Courtney and the Mallows
The marshmallows will get shipped all over the place. Hawaii. Alaska. Central America. Mexico. “We haven’t done Europe yet,” says Courtney Taylor-Turner as she flips on the KitchenAid Pro 600 that sits on the kitchen island in her home in North Huntington. “Our most popular flavor used to be the toasted coconut, but not anymore. Now it’s peppermint. I wasn’t even sure how well it’d be received, but that one does really well.”
This is marshmallow season. The holidays. When Courtney will be in the kitchen, 14 hours a day, pretty much every day, whipping up sugary little cubes that are soft and puffy and will be hand packaged, by the dozen, into vertical Ziplock bags that are wrapped in tissue paper and placed into a navy box with gold embossing. “Smalls Gourmet Marshmallows” reads the label. “Life is short… eat the mallow!”
“I have such a sweet tooth. And I love marshmallows,” she says, adjusting the speed of the mixer as it whips the sugar, vanilla paste, gelatin, ice water and corn syrup into a puffy white cloud. “I used to love those Stay Puffs. I’d pop three a night. They’re fat free. Did you know that?”
She loved them so much that she figured she might as well start making her own marshmallows. The recipe came from The French Laundry. The first flavor she ever made was vanilla. “They didn’t turn out too well. Too stiff. It takes time. It’s all about the temperature boiling points. Each flavor has a different one,” she says, turning off the mixer and grabbing a long, plastic pan the size of a sheet cake. “Now I can whip them out easily. At first, I’d have a bite here and there. I ended up gaining 40 pounds. I was starting to look like a marshmallow. Now I just taste the batter occasionally, just to be sure everything is okay.”
She makes flavors like lemon chiffon, cookies and cream, cabernet, Kahlua and vanilla cream, espresso, cinnamon, salted caramel, snickerdoodle. There’s also a Mallow of the Month Club. “You can sign up for three, six, or 12-month memberships. If you do the 12, you get a free box on your birthday.”
“See those black flecks in the bottom?” she says as she empties the mixing bowl into the pan. “That’s the vanilla. I love it when people bite into a marshmallow and can actually see the vanilla beans.”
She picks up a rubber spatula, spreading the marshmallow. “You want to get it even,” she says, covering the pan with a lid before grabbing another pan from the kitchen table. “These are ready to be cut.”

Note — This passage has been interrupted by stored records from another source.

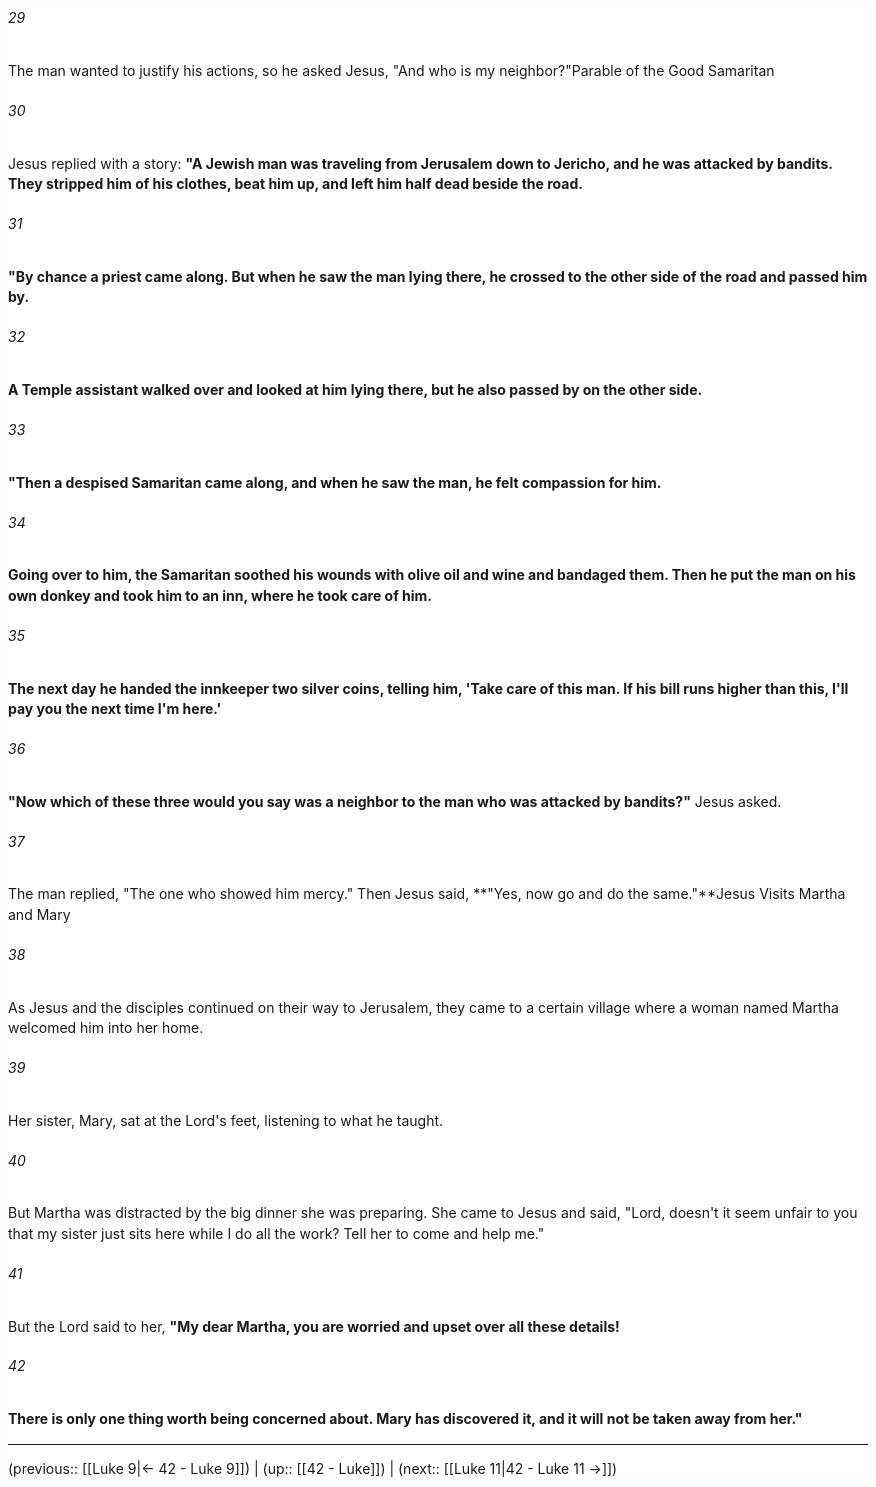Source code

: ###### 29 
The man wanted to justify his actions, so he asked Jesus, "And who is my neighbor?"Parable of the Good Samaritan 

###### 30 
Jesus replied with a story: **"A Jewish man was traveling from Jerusalem down to Jericho, and he was attacked by bandits. They stripped him of his clothes, beat him up, and left him half dead beside the road.** 

###### 31 
**"By chance a priest came along. But when he saw the man lying there, he crossed to the other side of the road and passed him by.** 

###### 32 
**A Temple assistant walked over and looked at him lying there, but he also passed by on the other side.** 

###### 33 
**"Then a despised Samaritan came along, and when he saw the man, he felt compassion for him.** 

###### 34 
**Going over to him, the Samaritan soothed his wounds with olive oil and wine and bandaged them. Then he put the man on his own donkey and took him to an inn, where he took care of him.** 

###### 35 
**The next day he handed the innkeeper two silver coins, telling him, 'Take care of this man. If his bill runs higher than this, I'll pay you the next time I'm here.'** 

###### 36 
**"Now which of these three would you say was a neighbor to the man who was attacked by bandits?"** Jesus asked. 

###### 37 
The man replied, "The one who showed him mercy." Then Jesus said, **"Yes, now go and do the same."**Jesus Visits Martha and Mary 

###### 38 
As Jesus and the disciples continued on their way to Jerusalem, they came to a certain village where a woman named Martha welcomed him into her home. 

###### 39 
Her sister, Mary, sat at the Lord's feet, listening to what he taught. 

###### 40 
But Martha was distracted by the big dinner she was preparing. She came to Jesus and said, "Lord, doesn't it seem unfair to you that my sister just sits here while I do all the work? Tell her to come and help me." 

###### 41 
But the Lord said to her, **"My dear Martha, you are worried and upset over all these details!** 

###### 42 
**There is only one thing worth being concerned about. Mary has discovered it, and it will not be taken away from her."**

***

(previous:: [[Luke 9|← 42 - Luke 9]]) | (up:: [[42 - Luke]]) | (next:: [[Luke 11|42 - Luke 11 →]])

The contraption she is going to cut them on is very large and crazy looking and is occupying a massive amount of space on the island. “It’s a guitar cutter,” she says. The guitar cutter has an aluminum base and two intimidating, stainless-steel frames outfitted with what look like dozens of guitar strings. “You put the marshmallows down on the base,” she says, maneuvering to one side, “then, fold one side down for the first cut, and fold the other side down for the second cut. That’s how you get those perfectly sized squares. I used to hand cut these with a pizza cutter. They were a nightmare to ship. Every box was a different weight.”

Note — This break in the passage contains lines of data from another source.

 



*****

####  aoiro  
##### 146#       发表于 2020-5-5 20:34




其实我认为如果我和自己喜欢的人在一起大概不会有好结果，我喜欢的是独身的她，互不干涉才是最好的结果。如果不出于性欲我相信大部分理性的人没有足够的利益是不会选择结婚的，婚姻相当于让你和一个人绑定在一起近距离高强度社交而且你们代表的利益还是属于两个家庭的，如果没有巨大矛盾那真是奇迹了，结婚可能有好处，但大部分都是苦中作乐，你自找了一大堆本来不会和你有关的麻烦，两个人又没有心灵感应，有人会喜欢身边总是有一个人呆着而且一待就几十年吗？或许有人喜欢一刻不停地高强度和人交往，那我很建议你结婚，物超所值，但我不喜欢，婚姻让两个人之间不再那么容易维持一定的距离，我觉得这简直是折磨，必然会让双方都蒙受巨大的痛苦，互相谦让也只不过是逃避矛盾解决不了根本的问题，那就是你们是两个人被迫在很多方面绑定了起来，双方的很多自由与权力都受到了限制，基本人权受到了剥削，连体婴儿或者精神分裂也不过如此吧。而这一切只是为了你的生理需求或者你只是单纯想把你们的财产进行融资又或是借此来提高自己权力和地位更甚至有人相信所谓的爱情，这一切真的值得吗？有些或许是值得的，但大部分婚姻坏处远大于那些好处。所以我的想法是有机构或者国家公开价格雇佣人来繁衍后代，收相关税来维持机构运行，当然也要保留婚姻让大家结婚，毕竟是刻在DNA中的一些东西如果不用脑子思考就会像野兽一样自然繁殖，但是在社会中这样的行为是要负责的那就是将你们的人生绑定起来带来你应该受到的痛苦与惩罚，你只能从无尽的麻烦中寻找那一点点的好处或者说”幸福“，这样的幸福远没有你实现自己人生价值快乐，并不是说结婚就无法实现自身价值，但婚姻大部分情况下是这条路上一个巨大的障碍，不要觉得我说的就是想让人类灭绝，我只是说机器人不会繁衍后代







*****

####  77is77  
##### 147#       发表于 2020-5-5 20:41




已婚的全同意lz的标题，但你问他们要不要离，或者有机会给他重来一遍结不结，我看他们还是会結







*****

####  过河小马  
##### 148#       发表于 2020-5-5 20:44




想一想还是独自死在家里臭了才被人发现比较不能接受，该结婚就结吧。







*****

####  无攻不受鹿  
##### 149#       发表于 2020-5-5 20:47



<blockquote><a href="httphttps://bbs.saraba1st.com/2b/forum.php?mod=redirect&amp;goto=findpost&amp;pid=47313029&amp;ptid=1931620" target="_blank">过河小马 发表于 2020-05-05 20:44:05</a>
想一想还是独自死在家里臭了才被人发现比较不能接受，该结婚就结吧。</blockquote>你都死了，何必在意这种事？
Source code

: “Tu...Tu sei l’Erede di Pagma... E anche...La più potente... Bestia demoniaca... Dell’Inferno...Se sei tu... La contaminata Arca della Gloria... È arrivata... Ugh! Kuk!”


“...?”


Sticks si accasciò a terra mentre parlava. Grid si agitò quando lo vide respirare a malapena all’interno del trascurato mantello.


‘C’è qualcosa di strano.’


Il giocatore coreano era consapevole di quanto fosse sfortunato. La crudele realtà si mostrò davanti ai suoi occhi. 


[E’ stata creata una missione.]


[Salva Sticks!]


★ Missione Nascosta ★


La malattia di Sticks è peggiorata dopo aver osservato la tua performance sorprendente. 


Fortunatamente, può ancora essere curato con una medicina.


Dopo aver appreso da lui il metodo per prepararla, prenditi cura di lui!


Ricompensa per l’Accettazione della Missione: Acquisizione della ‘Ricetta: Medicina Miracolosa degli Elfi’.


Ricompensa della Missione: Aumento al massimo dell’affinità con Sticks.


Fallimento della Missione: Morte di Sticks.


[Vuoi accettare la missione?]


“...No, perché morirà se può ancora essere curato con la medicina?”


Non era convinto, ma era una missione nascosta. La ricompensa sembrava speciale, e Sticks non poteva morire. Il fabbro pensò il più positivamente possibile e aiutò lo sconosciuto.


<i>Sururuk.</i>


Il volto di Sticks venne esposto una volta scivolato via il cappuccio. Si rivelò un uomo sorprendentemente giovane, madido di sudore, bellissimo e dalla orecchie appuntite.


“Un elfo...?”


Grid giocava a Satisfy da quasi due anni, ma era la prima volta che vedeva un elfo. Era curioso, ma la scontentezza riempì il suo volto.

Courtney has bought marshmallows from every competitor she could find. She looked at their packaging. How long the marshmallows could sit there and still look and taste good. “I don’t use any preservatives in mine, so they last about four to six weeks.”
She doesn’t mind hanging out in the kitchen for 14 hours a day or dealing with all the customers from Hawaii, Alaska, Central America and Mexico who place orders on her website or through Amazon Prime.
“I don’t want to punch a clock,” she says. “I like being able to get my kids off to school and be home when they are sick. I mean, it’s fun making marshmallows. Who can be crabby when you’re making a mallow?”